(At 3:10 p.m. EDT)

NEW YORK ( TheStreet) -- The Dow has pared its losses but still remains lower with the closing bell only 50 minutes away. However, the Dow's current loss of 32 points looks a whole lot better than the 101-point loss the index sported earlier.

What's really important is that the Dow did not fall through the psychologically important 9000 level, although it certainly came close. American Express ( AXP) continues to be a big laggard, along with Pfizer ( PFE) and Exxon Mobil ( XOM).

On the bright side, Boeing ( BA) and Bank of America ( BAC) have helped the Dow regain some of its early losses. Both stocks were lately higher by more than 2%. While General Electric ( GE) gave back some of its gains, it was still higher by 1%.


Today's performance isn't surprising given that consumer confidence fell more than expected this month, making for two consecutive monthly declines. But really, the major U.S. averages definitely needed a breather. The Dow had jumped 11.6% over the last two weeks, the best performance since March 2000, and the index even eked out a gain Monday after trading lower most of the day.

The Dow could still come back, of course, but this action today definitely makes sense.

(At 10:30 a.m. EDT)

Tuesday's trading session, at least so far, looks quite a bit like Monday's.
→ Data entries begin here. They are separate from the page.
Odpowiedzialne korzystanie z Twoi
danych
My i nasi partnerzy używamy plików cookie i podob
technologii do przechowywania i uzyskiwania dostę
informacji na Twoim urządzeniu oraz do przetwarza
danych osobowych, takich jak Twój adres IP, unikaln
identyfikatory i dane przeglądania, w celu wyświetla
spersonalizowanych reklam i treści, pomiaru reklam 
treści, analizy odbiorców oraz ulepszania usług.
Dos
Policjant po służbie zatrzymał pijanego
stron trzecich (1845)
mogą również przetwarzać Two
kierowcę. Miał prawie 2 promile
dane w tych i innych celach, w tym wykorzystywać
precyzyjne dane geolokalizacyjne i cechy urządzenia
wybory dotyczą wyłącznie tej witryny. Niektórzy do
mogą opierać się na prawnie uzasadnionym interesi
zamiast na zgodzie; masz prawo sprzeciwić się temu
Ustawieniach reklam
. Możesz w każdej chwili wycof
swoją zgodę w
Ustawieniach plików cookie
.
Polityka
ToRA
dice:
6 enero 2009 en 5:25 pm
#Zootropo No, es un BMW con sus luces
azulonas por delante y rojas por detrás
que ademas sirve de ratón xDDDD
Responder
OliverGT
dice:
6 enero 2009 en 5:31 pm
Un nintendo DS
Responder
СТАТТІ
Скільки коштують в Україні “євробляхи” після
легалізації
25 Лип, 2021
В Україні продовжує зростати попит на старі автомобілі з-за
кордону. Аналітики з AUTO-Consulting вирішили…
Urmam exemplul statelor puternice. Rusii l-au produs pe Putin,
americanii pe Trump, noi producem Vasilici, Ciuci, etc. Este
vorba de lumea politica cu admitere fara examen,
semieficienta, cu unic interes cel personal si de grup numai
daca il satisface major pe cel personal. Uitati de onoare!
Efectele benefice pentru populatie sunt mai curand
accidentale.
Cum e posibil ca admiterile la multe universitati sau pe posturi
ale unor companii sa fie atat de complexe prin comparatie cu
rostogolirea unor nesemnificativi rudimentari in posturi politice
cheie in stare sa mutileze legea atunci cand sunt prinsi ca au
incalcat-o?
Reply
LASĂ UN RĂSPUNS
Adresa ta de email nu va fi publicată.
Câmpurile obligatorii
The Dow Jones Industrial Average is trading lower, but only by 35 points, leaving the index fairly close to its best levels of 2009.

The difference today is that there is an absence of earnings from Dow components. But the Dow was still holding its own, despite a sharp decline in shares of American Express ( AXP). AmEx shares were cut to in line from outperform at Fox Pitt-Kelton, which the firm said was based on valuation. The stock was the biggest drag on the Dow, falling 78 cents, or 2.8%, to $27.60.

On the other hand, General Electric ( GE) was the best performer of only eight advancers on the Dow, rising 2% to $12.56. During an update Tuesday on GE Capital, executives said the unit will end 2009 with $480 billion to $485 billion in net investment, down from about $525 billion at the end of 2008, according to a report in The Wall Street Journal.

GE has been working to reduce the size of the troubled finance unit, as fears over its performance have dropped GE shares to their lowest levels since 1992.

In other Dow component news, Bank of America ( BAC) is reportedly planning to trim about 10% of the bank's 6,100 branch network.

The Wall Street Journal reported Tuesday that BofA CEO Kenneth Lewis discussed the plans during a meeting last week. Liam McGee, president of BofA's consumer and small-business bank, also said branch closings are part of the plans but said it would be premature to specify how many locations could be closed, the report said, citing people familiar with the conversation

The Dow looks as though it'll finish July with nearly an 8% gain. In the U.S., the Dow Jones U.S. Basic Materials Index has been the biggest winner this month, posting a 12.1% gain. On the other hand, the Dow Jones U.S. Telecommunications Index has notched the narrowest gain in July, up only 2.3%.

The story was a bit different in Europe, where the Dow Jones STOXX 600 Basic Resources Index was the biggest gainer, climbing 13.7%, according to the Dow Jones Indexes. The Dow Jones STOXX 600 Travel & Leisure Index had the sharpest decline, falling 2.3%.

Meanwhile, in Asia, the Dow Jones Asia/Pacific Technology Index posted the biggest gain, rising 11.2%. The Dow Jones Asia/Pacific Health Care Index posted the narrowest gain, up 2.4%.

-- Reported by Robert Holmes in New York.